User experience and productivity
“They’re out of IT’s control. Some are more secure than others but that’s not really the point. It’s not something the IT department can report on or test. Applications like Gmail and Dropbox are very common and are normally turned to when someone needs to share a file.”
Data Solutions offers the Citrix file sharing product ShareFile that has been designed to offer enterprise-class security but with a consumer-grade user experience.
“File sharing always seems to be the first thing that creeps into an organisation from the consumer world. ShareFile has that easy to use consumer touch and feel that users expect and want and will stop them moving over to something that’s not IT sanctioned. At the same time it keeps data within IT’s control so it needn’t be in the cloud,” said O’Haire.
“A lot of consumer solutions are actually in the cloud and because of that they perhaps break rules in terms of where data lives and of course they don’t work with the reportability and compliance issues that organisations come up against.”
Where companies do actively facilitate the use of consumer technology in the workplace in the form of bring your own device schemes, that does not mean they are necessarily in the clear when it comes to responsibility. Presuming that employees are up to speed on protecting the company through their online behaviour can be a serious mistake.
“Most Irish employees aren’t particularly tech savvy. The fact that many are allowed to use their own devices or bring them into work can lead to an expectation that they have more of an awareness of security issues and how to properly use their devices but I don’t think that’s the case at all,” said Ken Bagnall, chief executive of The Email Laundry.
“The opportunities for people who are using social engineering to phish users are just enormous now because the average person has a Dropbox account and a Facebook account and a LinkedIn account and maybe an online music account and so on. There’s a high probability that they use at least some of those, so any of them can be used as phishing attack points and there’s a chance that they will click on the mails.”
As soon as a person’s username and password are compromised from a data breach, social engineers will immediately test it across as many services as they can and, according to Bagnall, inevitably they will find the same password being used on most of them.
“One of the services they use will be an email account such as Gmail or Hotmail, which will give the hacker access to the ability to reset passwords for everything else. The opportunities for cybercriminals are ridiculous now with all the tools out there that are supposed to make people more productive.”

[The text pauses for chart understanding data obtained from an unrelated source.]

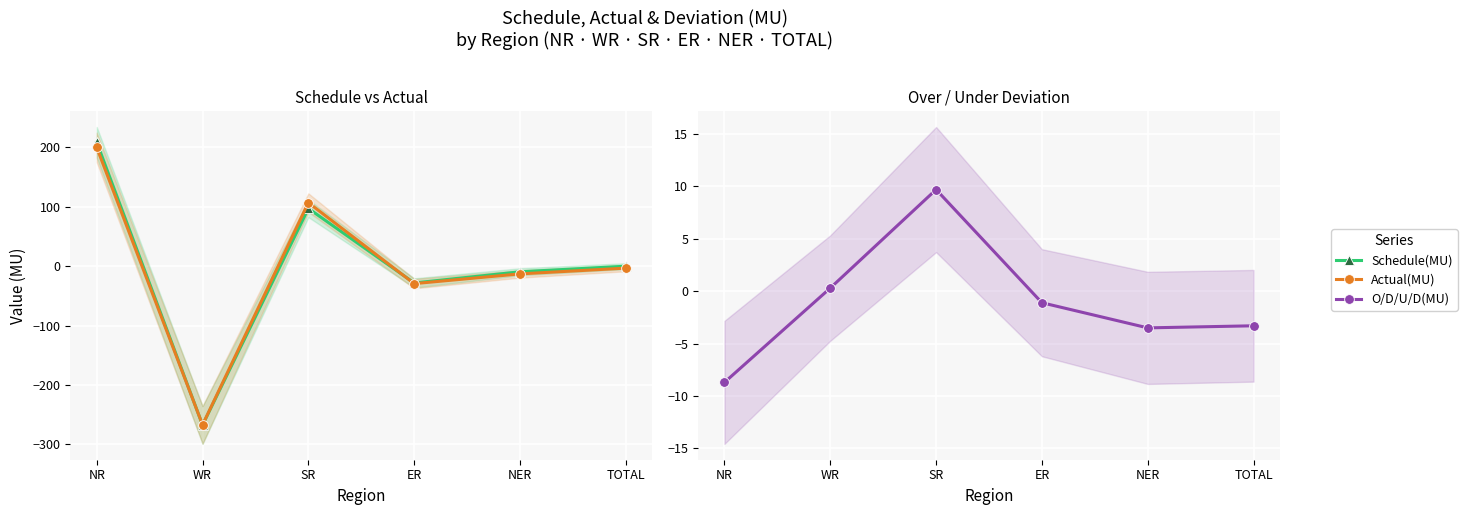

Reading left to right, what are all the values shown in this chart?

Schedule(MU): NR=208.2	WR=-267.4	SR=97.0	ER=-28.4	NER=-9.6	TOTAL=-0.2
Actual(MU): NR=199.6	WR=-267.1	SR=106.7	ER=-29.5	NER=-13.1	TOTAL=-3.4
O/D/U/D(MU): NR=-8.7	WR=0.3	SR=9.7	ER=-1.1	NER=-3.5	TOTAL=-3.3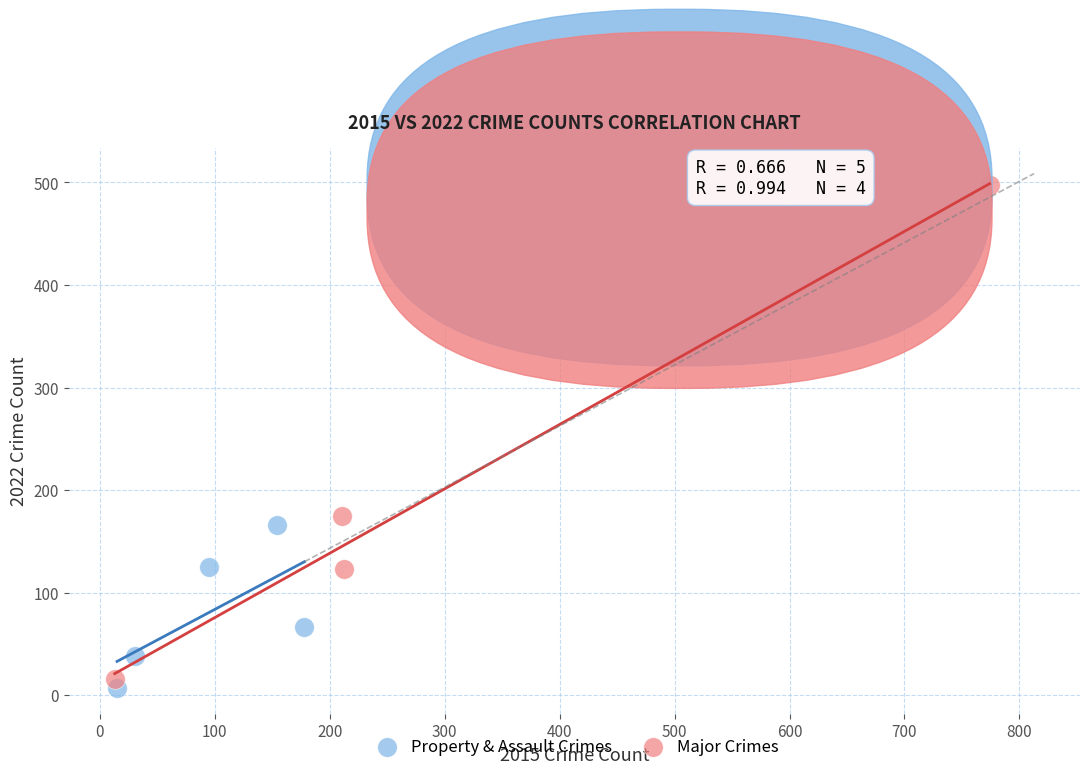

What are all the series names shown in the legend?

Property & Assault Crimes, Major Crimes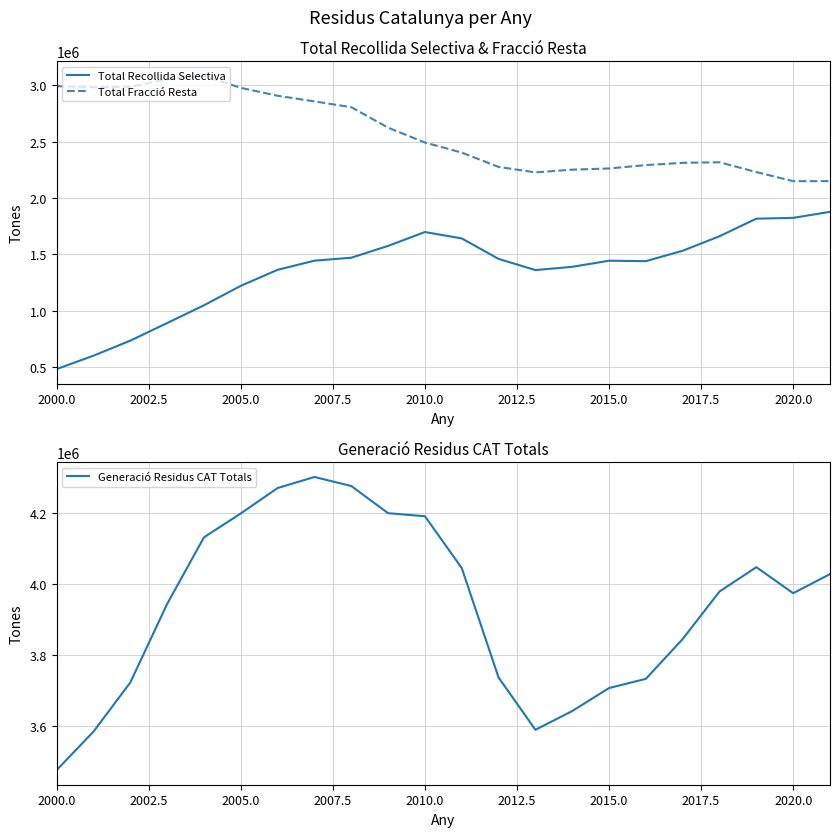

True or false: Generació Residus CAT Totals and Total Recollida Selectiva intersect in this chart.

False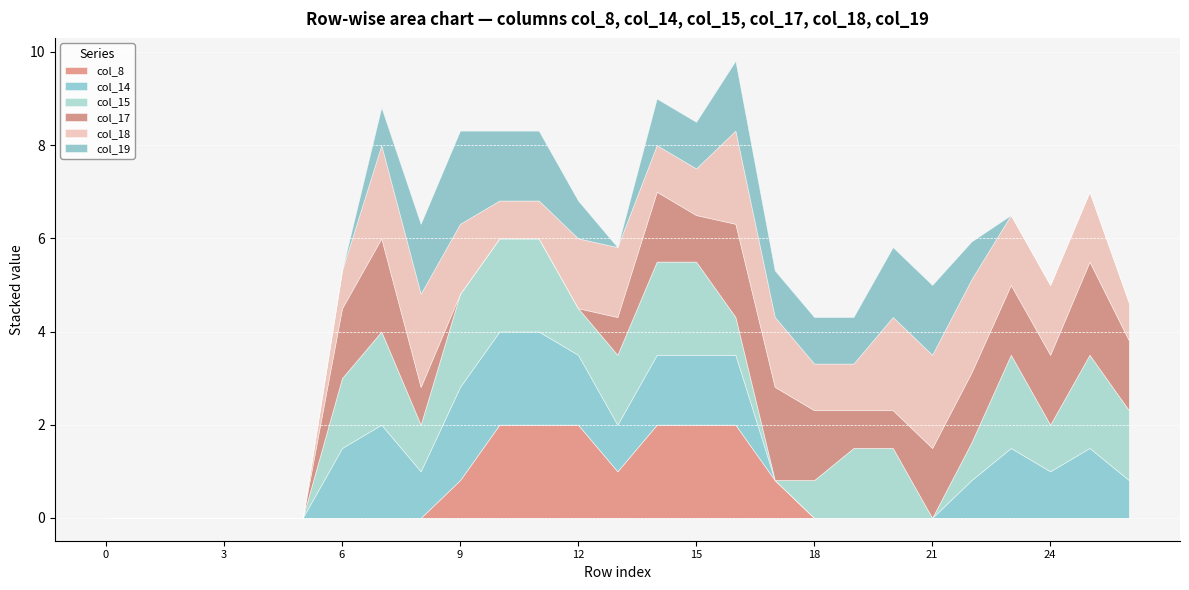

What is the total value across all series at 18?

4.3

In the majority of cases, cybercriminals only need to find one link in the chain to reverse engineer a person’s entire digital life, including their work accounts. The result is that it is becoming increasingly lucrative for criminals to focus on this rather than so called real world crime.
“There’s more money lost through cybercrime than through normal crime in each economy each year and yet it’s the one kind of crime that’s not really covered by the police. They have very limited capability to do anything about any of it but economies around the world are leaking vast fortunes out through cybercrime,” said Bagnall.

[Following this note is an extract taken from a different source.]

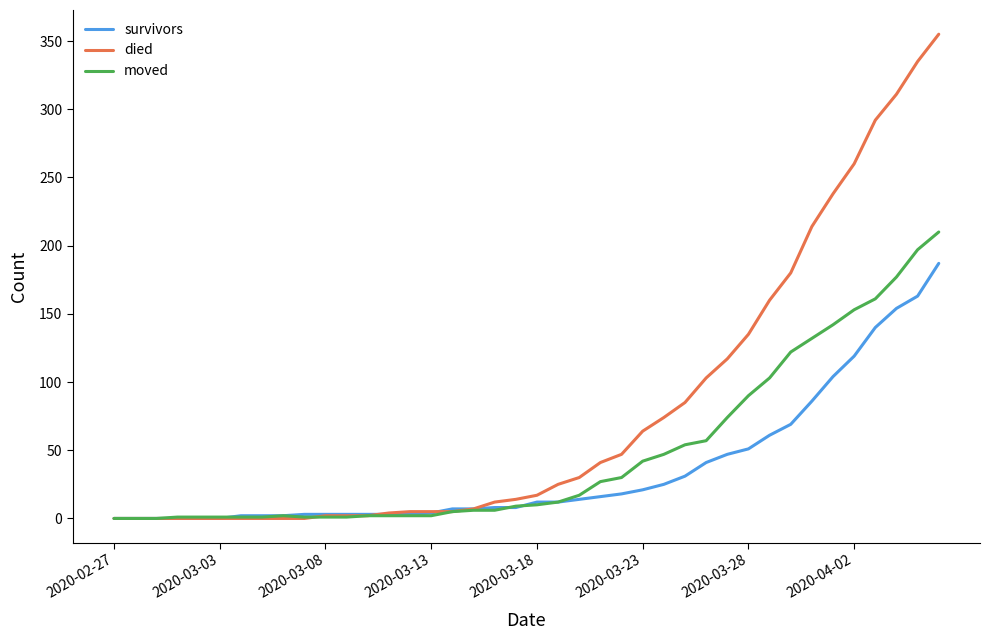

What is the maximum value for died?

355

Just one form of phishing scam, the so called CEO fraud has apparently netted over $2.4 billion (€2.26 billion) in the US over the last three years according to the FBI. The scam consists of cybercriminals sending e-mails to staff of companies that purport to be from their boss, hoodwinking them into transferring cash to the fraudsters.
“In the UK, enormous amounts were lost to cybercrime and the great majority was from phishing-relating incidents. The UK office for National Statistics recently started asking people about their experience of fraud and online crime and it estimates the total number of cybercrimes committed there in the year to the end of June 2016 was 3.8 million,” said Bagnall.

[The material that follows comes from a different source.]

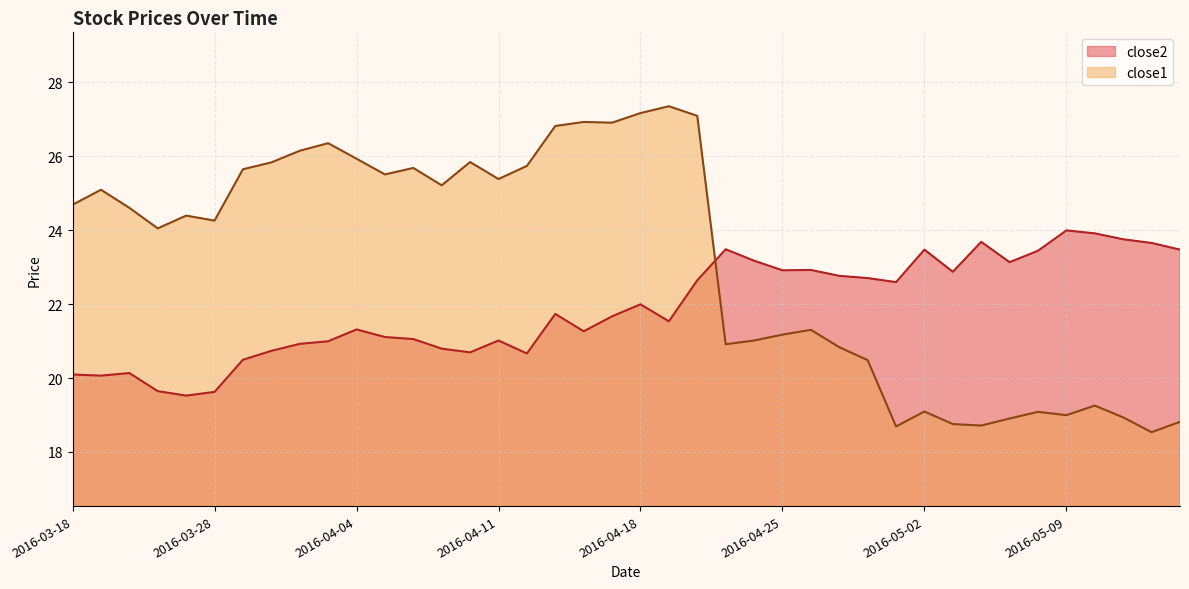

In close1, how many points are higher than both neighbors (excluding endpoints)?

11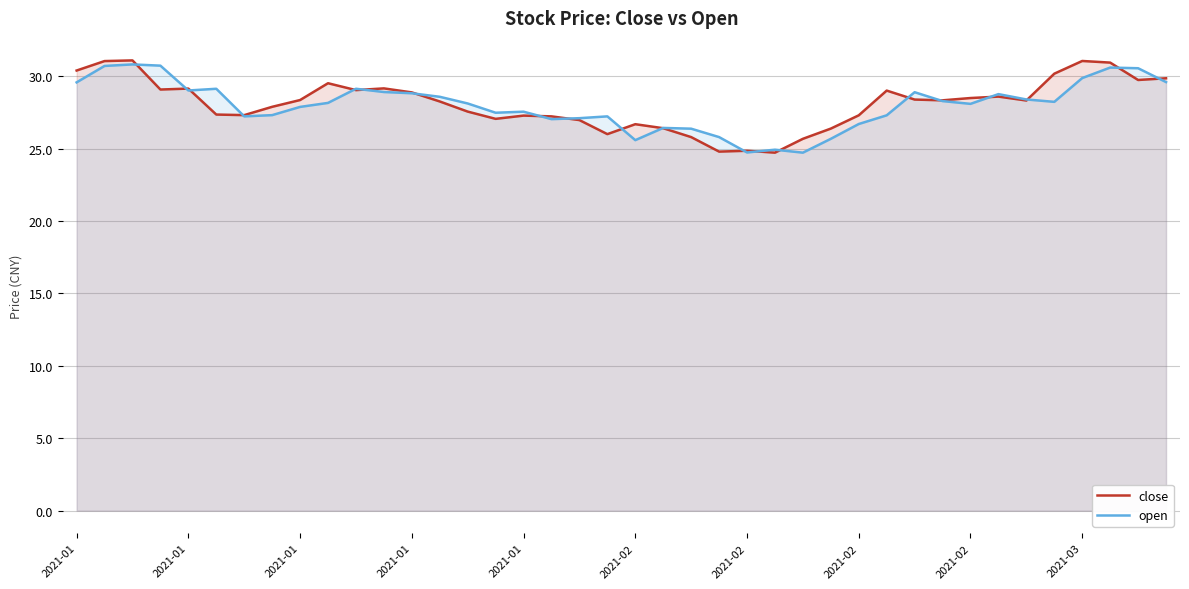

Does the chart display data point markers on the line(s)?

No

“If you imagine that spread over small businesses then just think how much each of them is being hurt and damaged by. it’s very significant.”
Bagnall said his company has carried out penetration tests for its clients on CEO fraud, and approximately 50% of those contacted replied to fraudulent emails.
“It’s cleverer than it sounds. It starts with a very small email that seems to be from the boss and just says ‘Hi Mary, are you at your desk?’ and inevitably people write back with what they were doing that morning, not just ‘yes I’m at the desk.’ It’s a very small psychological trick but once somebody has started an email conversation with you, it’s as if they have authenticated you in their mind,” he said.
“The person now thinks they are in a conversation with that person and they imagine their face in front of them when they’re communicating with them. It takes about five e-mails to persuade someone to transfer money.”
Training and experience
It is here that companies need to make sure that their employees user experience includes training to spot phishing attacks along with the kind of everyday normal behaviour that cybercriminals routinely take advantage of.